EXERCISE GOAL: For the records that follow, restate each one word for word and leave the images behind.

RECORDED INFORMATION:
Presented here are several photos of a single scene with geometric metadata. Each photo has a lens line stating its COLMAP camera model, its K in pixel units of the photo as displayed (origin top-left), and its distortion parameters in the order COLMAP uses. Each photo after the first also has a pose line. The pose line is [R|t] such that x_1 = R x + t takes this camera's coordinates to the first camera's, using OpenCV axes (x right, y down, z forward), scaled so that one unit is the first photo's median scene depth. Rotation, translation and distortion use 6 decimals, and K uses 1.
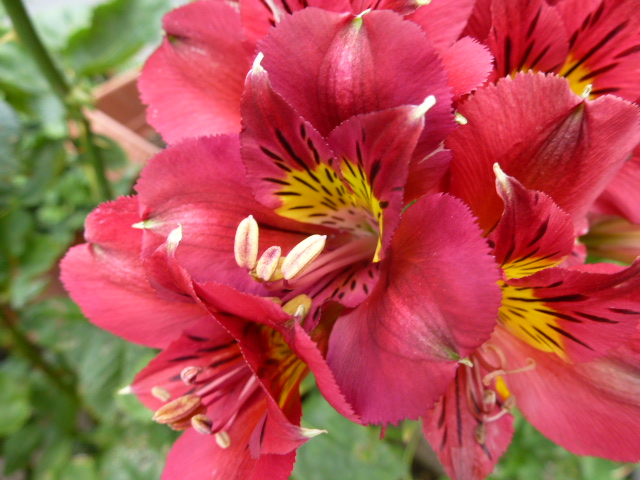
lens RADIAL K [[393.9, 0, 320.0], [0, 393.9, 240.0], [0, 0, 1]] dist [-0.022447, -0.001371]
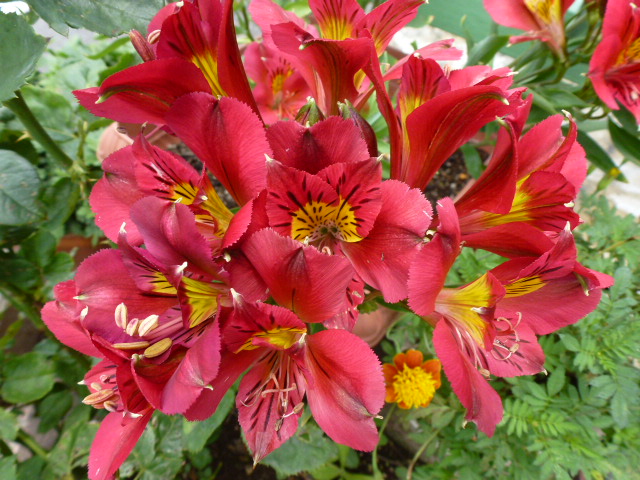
lens RADIAL K [[393.9, 0, 320.0], [0, 393.9, 240.0], [0, 0, 1]] dist [-0.022447, -0.001371]
pose [[0.995496, 0.034974, -0.088119, 0.770903], [-0.031757, 0.998786, 0.037643, -0.384474], [0.089329, -0.034675, 0.995398, -0.663524]]
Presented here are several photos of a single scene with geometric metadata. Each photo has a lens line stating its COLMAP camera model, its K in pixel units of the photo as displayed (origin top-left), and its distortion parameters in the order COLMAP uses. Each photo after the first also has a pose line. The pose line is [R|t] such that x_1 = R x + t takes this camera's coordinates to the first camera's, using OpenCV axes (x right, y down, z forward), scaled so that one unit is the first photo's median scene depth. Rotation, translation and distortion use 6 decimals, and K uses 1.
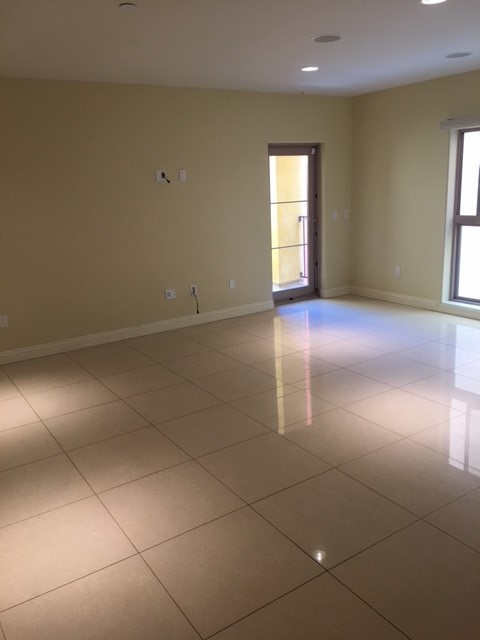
lens RADIAL K [[540.5, 0, 240.0], [0, 540.5, 320.0], [0, 0, 1]] dist [-0.006916, -0.001979]
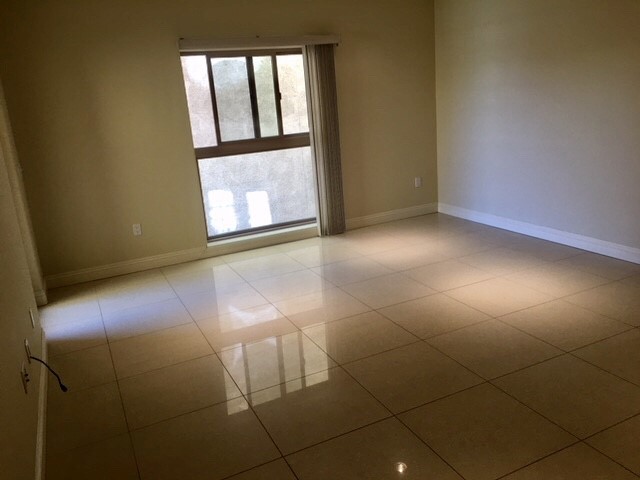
lens RADIAL K [[540.5, 0, 320.0], [0, 540.5, 240.0], [0, 0, 1]] dist [-0.006916, -0.001979]
pose [[0.130600, -0.231572, 0.964011, -0.446215], [0.314085, 0.931921, 0.181312, -0.142023], [-0.940369, 0.279103, 0.194442, 0.637213]]
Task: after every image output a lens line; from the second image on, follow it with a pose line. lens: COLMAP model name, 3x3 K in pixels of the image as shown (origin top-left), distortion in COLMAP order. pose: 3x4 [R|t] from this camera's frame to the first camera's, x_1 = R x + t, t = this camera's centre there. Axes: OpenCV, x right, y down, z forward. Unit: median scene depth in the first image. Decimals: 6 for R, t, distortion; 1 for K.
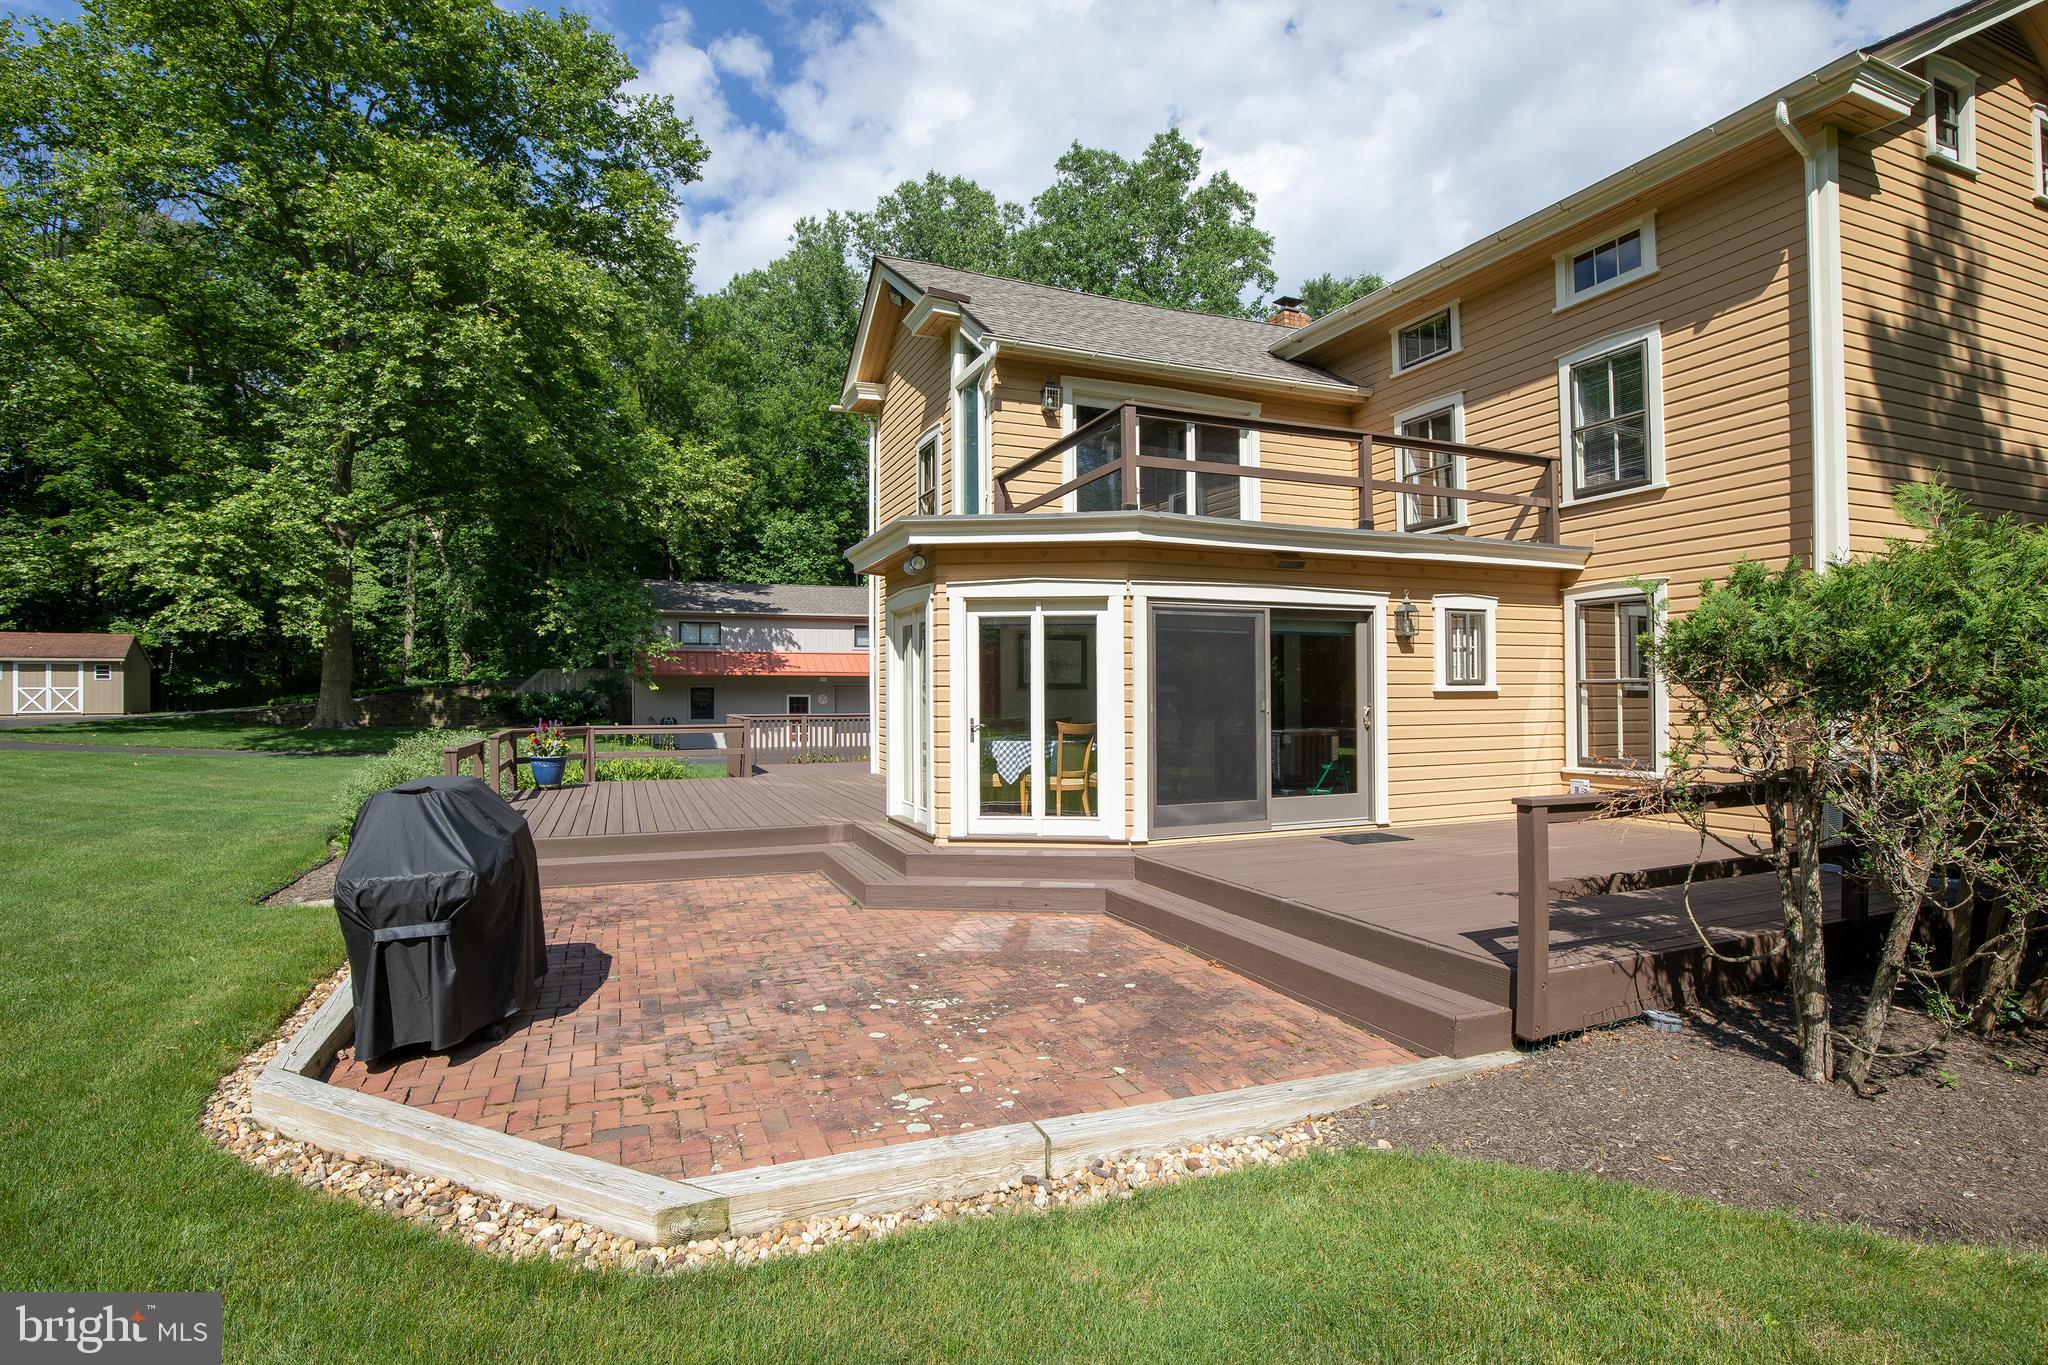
lens RADIAL K [[929.9, 0, 1024.3], [0, 929.9, 671.2], [0, 0, 1]] dist [-0.025998, 0.000900]
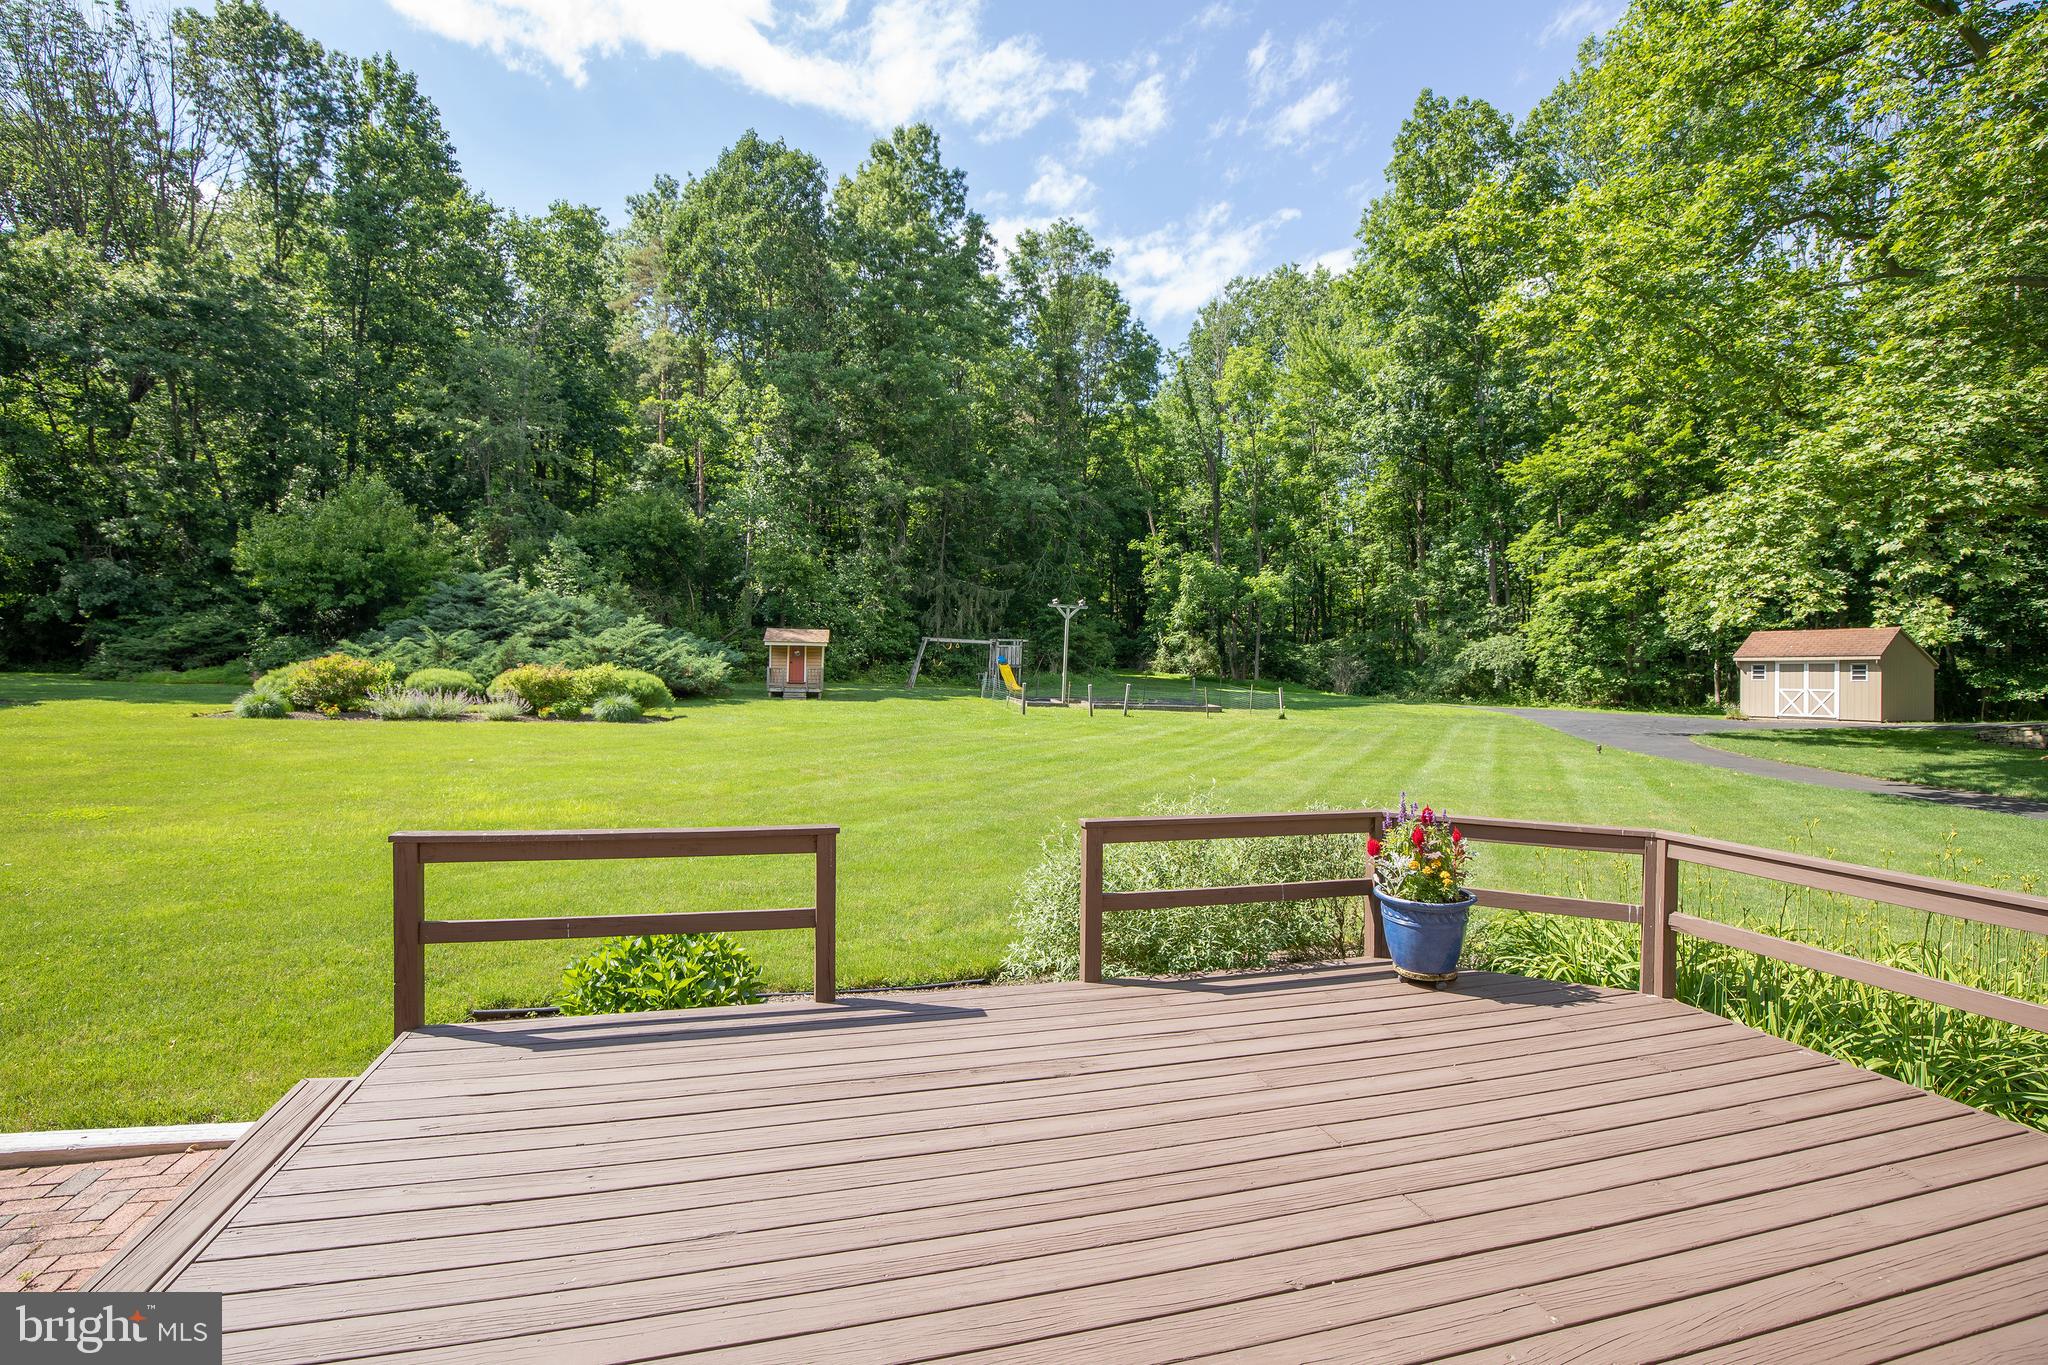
lens RADIAL K [[959.3, 0, 1054.2], [0, 959.3, 668.6], [0, 0, 1]] dist [-0.013232, 0.001223]
pose [[-0.101100, -0.006897, -0.994852, -0.059238], [0.003915, 0.999965, -0.007331, 0.001647], [0.994869, -0.004636, -0.101069, 0.513649]]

WORKED SOLUTION:
Presented here are several photos of a single scene with geometric metadata. Each photo has a lens line stating its COLMAP camera model, its K in pixel units of the photo as displayed (origin top-left), and its distortion parameters in the order COLMAP uses. Each photo after the first also has a pose line. The pose line is [R|t] such that x_1 = R x + t takes this camera's coordinates to the first camera's, using OpenCV axes (x right, y down, z forward), scaled so that one unit is the first photo's median scene depth. Rotation, translation and distortion use 6 decimals, and K uses 1.
lens RADIAL K [[393.9, 0, 320.0], [0, 393.9, 240.0], [0, 0, 1]] dist [-0.022447, -0.001371]
lens RADIAL K [[393.9, 0, 320.0], [0, 393.9, 240.0], [0, 0, 1]] dist [-0.022447, -0.001371]
pose [[0.995496, 0.034974, -0.088119, 0.770903], [-0.031757, 0.998786, 0.037643, -0.384474], [0.089329, -0.034675, 0.995398, -0.663524]]
Presented here are several photos of a single scene with geometric metadata. Each photo has a lens line stating its COLMAP camera model, its K in pixel units of the photo as displayed (origin top-left), and its distortion parameters in the order COLMAP uses. Each photo after the first also has a pose line. The pose line is [R|t] such that x_1 = R x + t takes this camera's coordinates to the first camera's, using OpenCV axes (x right, y down, z forward), scaled so that one unit is the first photo's median scene depth. Rotation, translation and distortion use 6 decimals, and K uses 1.
lens RADIAL K [[540.5, 0, 240.0], [0, 540.5, 320.0], [0, 0, 1]] dist [-0.006916, -0.001979]
lens RADIAL K [[540.5, 0, 320.0], [0, 540.5, 240.0], [0, 0, 1]] dist [-0.006916, -0.001979]
pose [[0.130600, -0.231572, 0.964011, -0.446215], [0.314085, 0.931921, 0.181312, -0.142023], [-0.940369, 0.279103, 0.194442, 0.637213]]
Task: after every image output a lens line; from the second image on, follow it with a pose line. lens: COLMAP model name, 3x3 K in pixels of the image as shown (origin top-left), distortion in COLMAP order. pose: 3x4 [R|t] from this camera's frame to the first camera's, x_1 = R x + t, t = this camera's centre there. Axes: OpenCV, x right, y down, z forward. Unit: median scene depth in the first image. Decimals: 6 for R, t, distortion; 1 for K.
lens RADIAL K [[929.9, 0, 1024.3], [0, 929.9, 671.2], [0, 0, 1]] dist [-0.025998, 0.000900]
lens RADIAL K [[959.3, 0, 1054.2], [0, 959.3, 668.6], [0, 0, 1]] dist [-0.013232, 0.001223]
pose [[-0.101100, -0.006897, -0.994852, -0.059238], [0.003915, 0.999965, -0.007331, 0.001647], [0.994869, -0.004636, -0.101069, 0.513649]]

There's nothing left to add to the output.